**MATERIAL FOR THIS EXERCISE:**
= Beginning of Section =

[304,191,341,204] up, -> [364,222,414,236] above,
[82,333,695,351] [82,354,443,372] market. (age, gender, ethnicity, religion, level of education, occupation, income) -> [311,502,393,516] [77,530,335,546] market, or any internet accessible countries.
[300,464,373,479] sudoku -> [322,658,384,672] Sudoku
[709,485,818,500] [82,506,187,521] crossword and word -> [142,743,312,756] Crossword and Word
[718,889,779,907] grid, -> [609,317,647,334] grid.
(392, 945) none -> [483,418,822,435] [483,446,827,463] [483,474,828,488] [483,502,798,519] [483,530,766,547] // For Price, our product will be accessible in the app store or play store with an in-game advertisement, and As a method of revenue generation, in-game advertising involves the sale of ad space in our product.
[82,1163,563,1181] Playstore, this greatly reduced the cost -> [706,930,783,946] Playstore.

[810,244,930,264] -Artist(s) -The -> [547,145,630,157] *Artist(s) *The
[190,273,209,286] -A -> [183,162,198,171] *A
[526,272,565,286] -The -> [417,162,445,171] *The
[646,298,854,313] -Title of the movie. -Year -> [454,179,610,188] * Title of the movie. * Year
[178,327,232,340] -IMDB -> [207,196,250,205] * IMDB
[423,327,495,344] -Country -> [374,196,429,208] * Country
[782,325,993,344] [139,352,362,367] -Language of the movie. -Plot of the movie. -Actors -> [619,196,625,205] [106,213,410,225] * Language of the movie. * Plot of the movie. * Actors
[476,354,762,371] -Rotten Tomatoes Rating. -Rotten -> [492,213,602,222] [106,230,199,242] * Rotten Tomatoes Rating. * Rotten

= End of Section =

**WRITTEN TASK:** Using the entries above, extract exactly the span from the line with "[810,244,930,264] -Artist(s) -The" to the line with "[423,327,495,344] -Country ->", both lines included; leave out everything else.

**EXPECTED ANSWER:**
[810,244,930,264] -Artist(s) -The -> [547,145,630,157] *Artist(s) *The
[190,273,209,286] -A -> [183,162,198,171] *A
[526,272,565,286] -The -> [417,162,445,171] *The
[646,298,854,313] -Title of the movie. -Year -> [454,179,610,188] * Title of the movie. * Year
[178,327,232,340] -IMDB -> [207,196,250,205] * IMDB
[423,327,495,344] -Country -> [374,196,429,208] * Country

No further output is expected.